__What you have to do__: Strip out all images, then restate the data verbatim.
::: Information provided :::
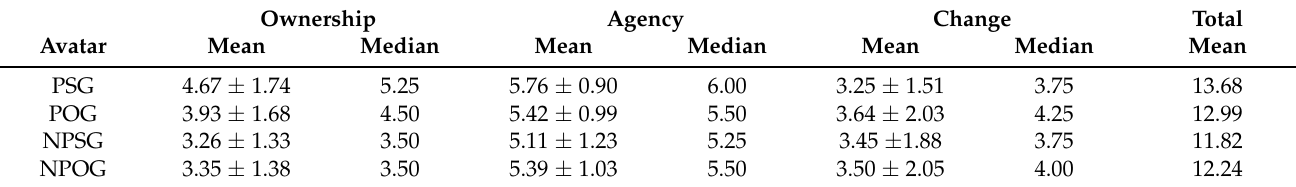
Table 2. Virtual Embodiment Questionnaire results (both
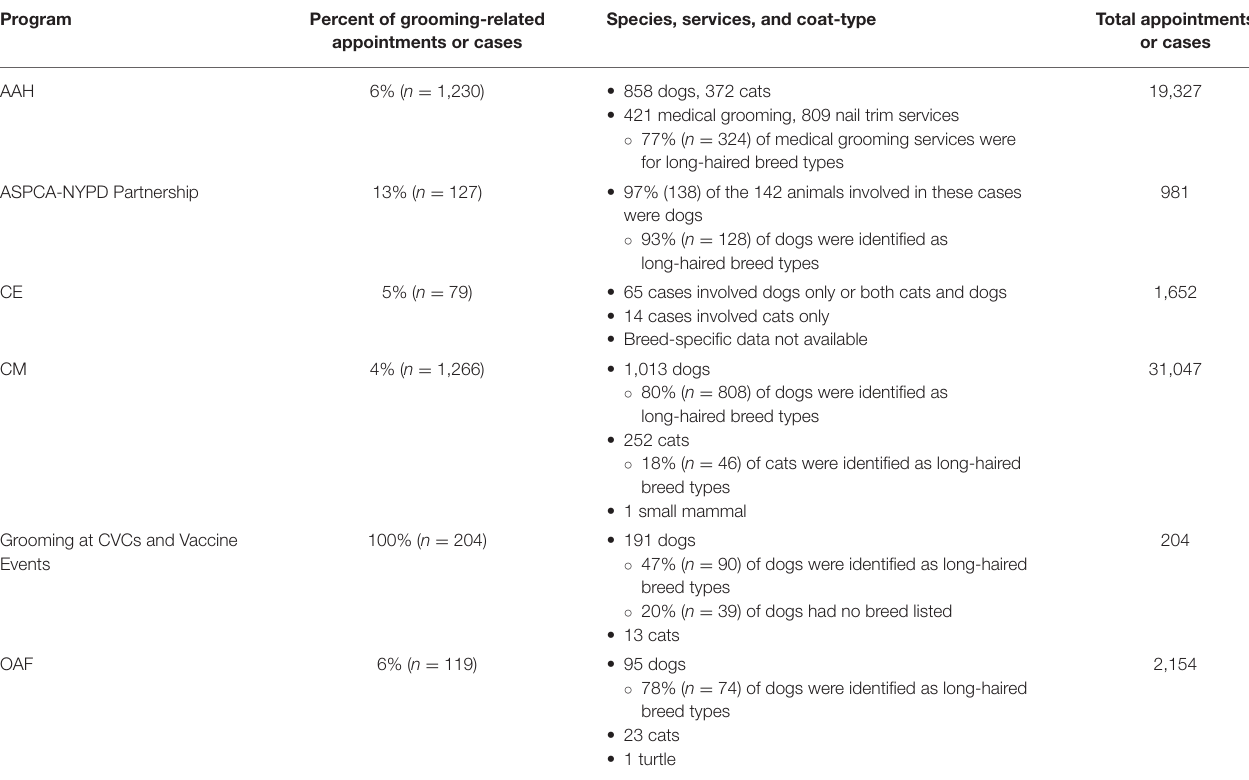
TABLE 1 | Number of appointments or cases per ASPCA program and the percentage involving grooming-related omissions of care and/or related services. Program Percent of grooming-related Species, services, and appointments or cases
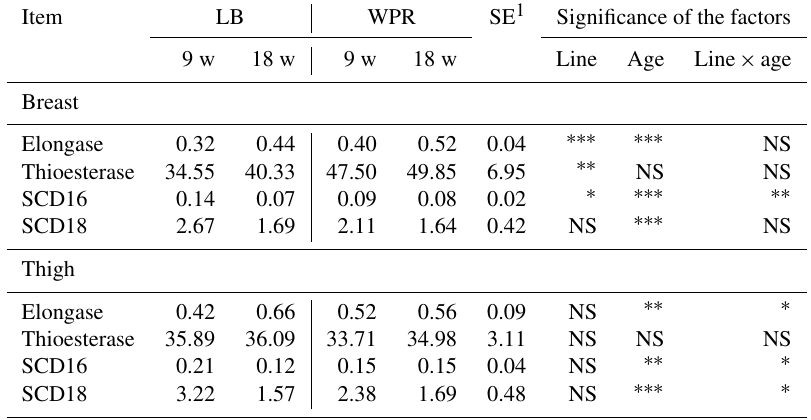
Table 4. Indices of lipid metabolism in the breast and thigh meat in La Belle (LB) and White Plymouth Rock (WPR) chickens according to the line and age. Item LB WPR SE 1 Significance of the factors 9 w Line Age Line × age Breast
:::
__Written answer__:
Table 2. Virtual Embodiment Questionnaire results (both
TABLE 1 | Number of appointments or cases per ASPCA program and the percentage involving grooming-related omissions of care and/or related services. Program Percent of grooming-related Species, services, and appointments or cases
Table 4. Indices of lipid metabolism in the breast and thigh meat in La Belle (LB) and White Plymouth Rock (WPR) chickens according to the line and age. Item LB WPR SE 1 Significance of the factors 9 w Line Age Line × age Breast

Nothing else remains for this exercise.